In August, my husband and I celebrated our 7 year wedding anniversary. Every year, we cook something special instead of going out to eat. Last year was a picnic at the beach. This year, I wanted to cook something at home. I decided to make risotto with seared scallops. My husband loves scallops, but we don't always get them. He's also never had risotto so I wanted him to try some without spending a fortune at a restaurant. I decided to make three mushroom risotta using mushroom stock and three different kinds of mushroom. Risotto is not hard to make, but it does take patience and time. You can't rush it or else it won't be risotto. Risotta is suppose to be creamy and rice is suppose to be soft, but not chewy. If it's chewy, it's not fully cooked. If' it's too soft, you cooked it too long. I've made risotta a few times, but my husband was deployed so he didn't get to taste it. I love mushrooms and thought the pairing of mushrooms with scallops will be great. If you don't have wine or don't want to add wine, then leave it out.
**I did not write down the recipe so I'm not accurate with the measurements or directions***
SORRY!!
Made for 2:
4 scallops
1 cup arborio rice, uncooked
1 container of chicken stock
white wine, about 1/2 cup
2 Tbsp butter
half onion, diced
1 garlice clove, minced
olive oil
dried shiitake mushrooms and choice of 2 other kinds of mushroom (fresh)
**You don't need a lot of mushrooms for 2 people, so about 2-4 mushrooms each should be fine**
grated parmesean cheesesalt and pepper
tarragon
First, heat up the container of chicken stock in a pot and bring it to a boil. There is a possibility that you might use up quite a bit of stock so heat up all the stock just in case. When it comes to a boil, turn off the heat and add in 2-3 dried shiitake mushrooms. Cover and let sit for about one hour. Now you have your mushroom stock. After an hour, take the shiitake mushrooms out and dice them up. Wash and dice the rest of the mushrooms too.
Next, heat up a sautee pan with olive oil. Add in the minced garlic and diced onions. Sweat the onions and then add in the aroborio rice. Sautee the arborio rice, stirring constantly, until grains are lightly toasted. Add salt and pepper. Once the grains are toasted, add in the white wine or a ladle of chicken stock if you're not using the wine. Cook on medium low and stir constantly. When the liquid begins to disappear, add another ladle of chicken stock and stir. Keep following these steps until the grains are cooked. This will take some time, but you want to keep stirring to prevent the rice from burning. This process will take about 30-45 minutes on medium low heat. Be sure to not over-cook your risotto or under cook your risotto. When risotto is cooked, add in some grated parmesean cheese, 1 Tbsp of roughly chopped tarragon, and butter. Stir. Add more salt and pepper to taste.

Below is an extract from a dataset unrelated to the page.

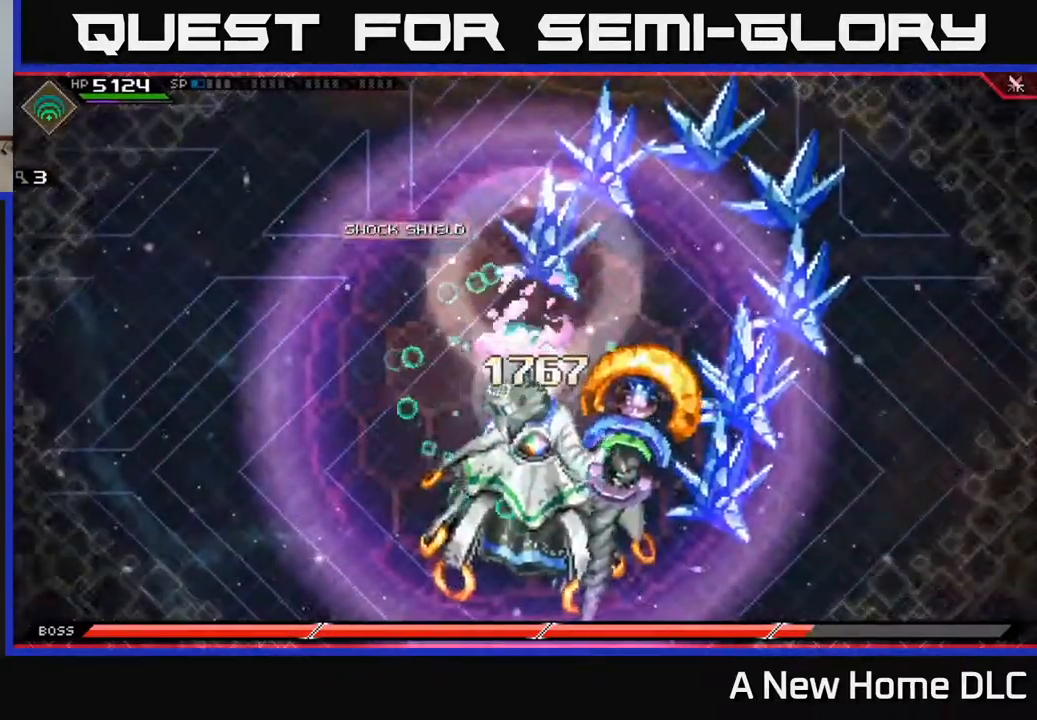
{"buttons": [], "left_stick": "center", "right_stick": "center", "events": []}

**If you're unsure of when the risotto is cooked, taste it**
Perfect risotto should have a creamy texture with perfectly done rice; not chewy, but soft grains.

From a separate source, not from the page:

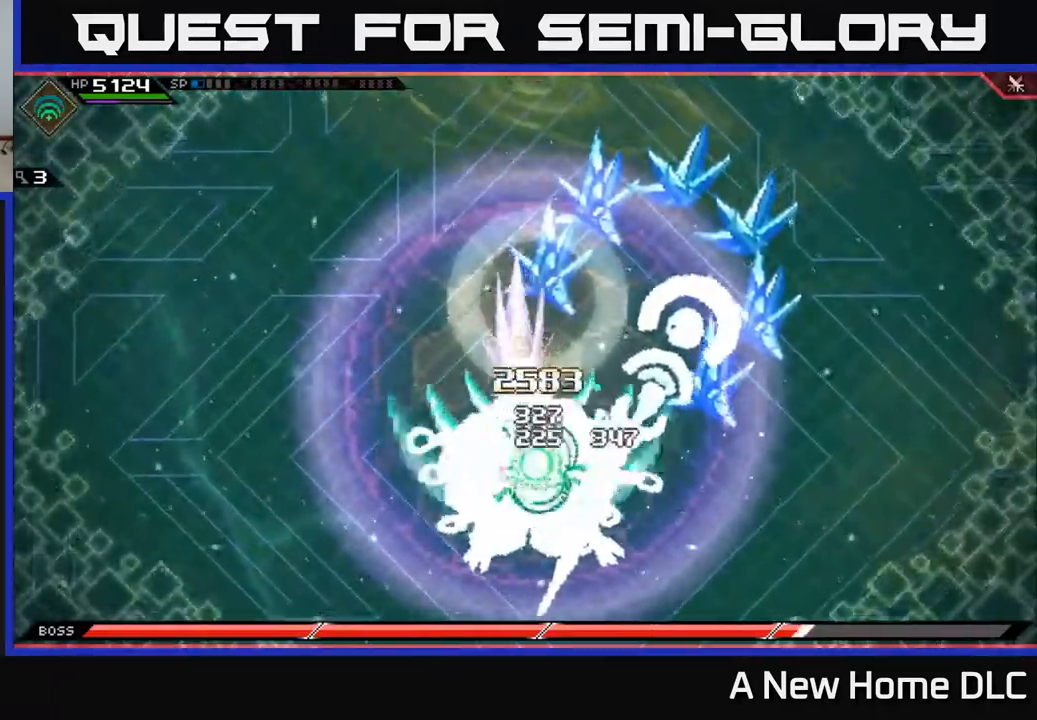
{"buttons": ["X"], "left_stick": "down", "right_stick": "center", "events": [[100, "L1", "down"], [134, "X", "down"], [234, "L1", "up"], [400, "X", "up"], [484, "X", "down"]]}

Meanwhile, heat up the chicken stock that was used to rehydrate the shiitake mushrooms to medium heat. Make sure you take out all the shiitake mushrooms. Then prepare the scallops to be seared. Make sure they're dried (pat them down with paper towel). I bought frozen scallops from my supermarket so I had to pat them down quite a bit since I thawed them out, but if you have fresh ones then you won't need to pat them down too much. Heat up a sautee pan and drizzle a little bit of olive oil just enough to lightly coat the pan. Lightly sprinkle salt and pepper one both sides and sear them in the pan making sure the pan is hot in the first place. The process of searing is to form a nice crust on the sides so you will need a hot pan for that. Sear the scallops for about 2-3 minutes on both sides or until it forms a nice golden color. Serve ontop of the mushroom risotto and garnish with some tarragon leaves. Voila`!